The survey also found:
- More than half of women ages 18–34 (56%) and women ages 35–44 (51%) say they are not familiar with or never heard of uterine fibroids.
- 50% of Hispanic women say they’ve never heard of or aren’t familiar with uterine fibroids, compared to nearly 2 in 5 Black women (37%).
- 36% of Black women and 22% of Hispanic women mistakenly think they are not at risk for developing fibroids, yet uterine fibroids are three times more common in Black women and two times more common in Hispanic women.
- If women were looking for or choosing a treatment for uterine fibroids, the most important aspects would be that it cures the fibroids so they don’t recur (48%), and proven effectiveness (46%).
“The survey noted deep disparities in awareness and access regarding fibroids and fibroid treatments among Black and Hispanic women, who have a higher risk factor for developing uterine fibroids,” said Robert J. Lewandowski, MD, president of the Society of Interventional Radiology, and professor at Northwestern Medicine Feinberg School of Medicine. “The data serve as a guiding light for improving physician and patient educational efforts on various treatments to ensure all women, regardless of background, are informed about their risks and the full range of treatment options available.”

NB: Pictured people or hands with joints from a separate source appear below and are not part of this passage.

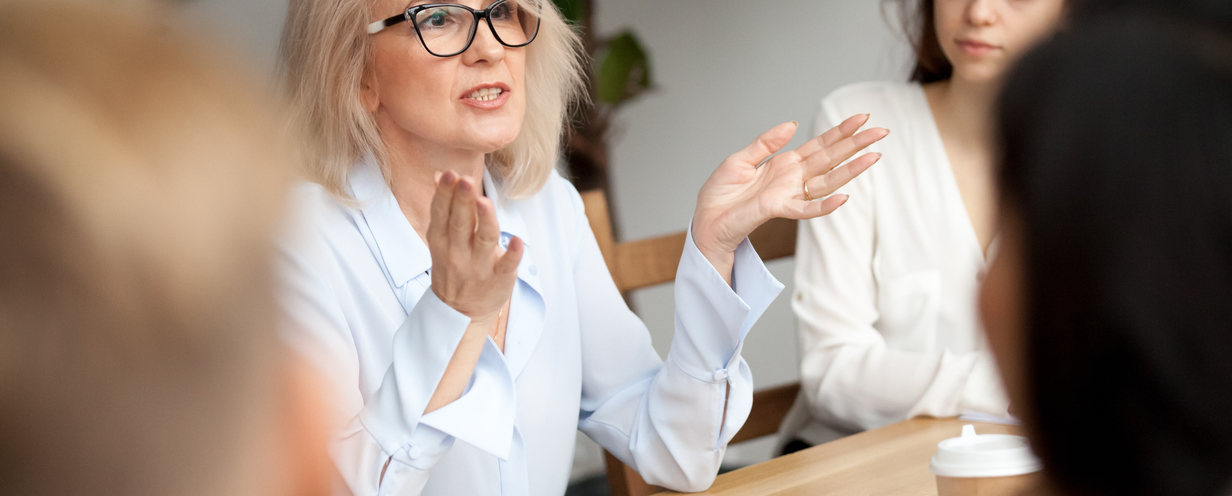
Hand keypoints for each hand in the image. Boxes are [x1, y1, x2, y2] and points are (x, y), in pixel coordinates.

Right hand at [427, 171, 521, 327]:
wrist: (460, 313)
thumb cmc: (454, 267)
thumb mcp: (441, 240)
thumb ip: (444, 208)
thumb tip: (441, 174)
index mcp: (441, 241)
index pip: (441, 214)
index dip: (445, 194)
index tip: (449, 174)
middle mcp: (458, 253)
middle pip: (460, 223)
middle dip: (461, 201)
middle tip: (465, 180)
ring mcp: (478, 268)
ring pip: (483, 241)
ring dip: (484, 221)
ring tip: (484, 202)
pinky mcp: (499, 280)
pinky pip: (506, 266)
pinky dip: (512, 254)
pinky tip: (518, 241)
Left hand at [692, 114, 887, 278]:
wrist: (705, 221)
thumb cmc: (720, 195)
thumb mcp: (740, 160)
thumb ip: (766, 143)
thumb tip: (792, 124)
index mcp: (785, 164)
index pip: (819, 145)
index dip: (840, 132)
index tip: (862, 118)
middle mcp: (792, 179)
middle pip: (830, 159)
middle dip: (856, 145)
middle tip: (881, 131)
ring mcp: (788, 195)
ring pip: (827, 182)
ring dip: (851, 170)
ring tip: (874, 157)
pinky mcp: (777, 209)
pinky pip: (806, 209)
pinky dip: (824, 205)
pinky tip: (844, 197)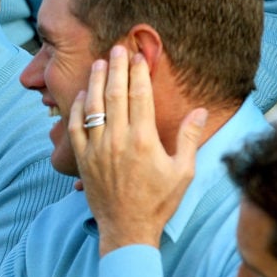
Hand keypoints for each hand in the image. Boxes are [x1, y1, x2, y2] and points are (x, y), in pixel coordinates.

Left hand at [68, 45, 207, 255]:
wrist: (127, 228)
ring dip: (95, 82)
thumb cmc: (159, 202)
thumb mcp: (183, 171)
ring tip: (98, 63)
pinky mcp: (82, 159)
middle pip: (115, 94)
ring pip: (93, 106)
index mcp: (144, 140)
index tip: (139, 56)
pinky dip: (77, 109)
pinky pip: (75, 127)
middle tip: (116, 47)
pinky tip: (81, 95)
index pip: (140, 96)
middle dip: (116, 68)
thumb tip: (201, 110)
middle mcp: (117, 140)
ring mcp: (97, 149)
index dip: (139, 73)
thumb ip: (189, 137)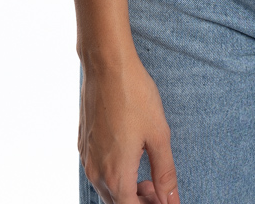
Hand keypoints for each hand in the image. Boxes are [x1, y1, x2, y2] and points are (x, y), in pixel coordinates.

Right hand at [78, 51, 178, 203]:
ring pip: (107, 189)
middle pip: (117, 203)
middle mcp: (96, 171)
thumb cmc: (134, 95)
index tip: (164, 199)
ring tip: (148, 177)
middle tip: (160, 190)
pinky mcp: (83, 144)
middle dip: (140, 202)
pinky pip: (98, 171)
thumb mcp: (158, 135)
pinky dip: (115, 175)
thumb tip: (171, 200)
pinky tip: (131, 158)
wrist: (106, 65)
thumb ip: (165, 174)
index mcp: (116, 175)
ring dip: (127, 190)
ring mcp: (87, 158)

UFE is performed by inserting a thin catheter into an artery at the groin or wrist. The doctor guides the catheter to the fibroid’s blood supply where small particles, about the size of grains of sand, are released to block the blood vessels feeding the fibroid, depriving it of nutrients. As a result, the fibroid shrinks and dies. After treatment, women generally can leave the hospital the same day and be back to their normal activity in about one week. Studies show that a vast majority, nearly nine out of 10 patients who undergo uterine fibroid embolization, experience significant or complete resolution of their symptoms.
“Women suffering from fibroids are often given only one treatment option by their gynecologist, hysterectomy, without being informed of less invasive treatments, like UFE,” said Lipman. “Many patients don’t want a hysterectomy and they’re left to suffer in silence, even though their lives could be transformed back to normal if they only knew about UFE.”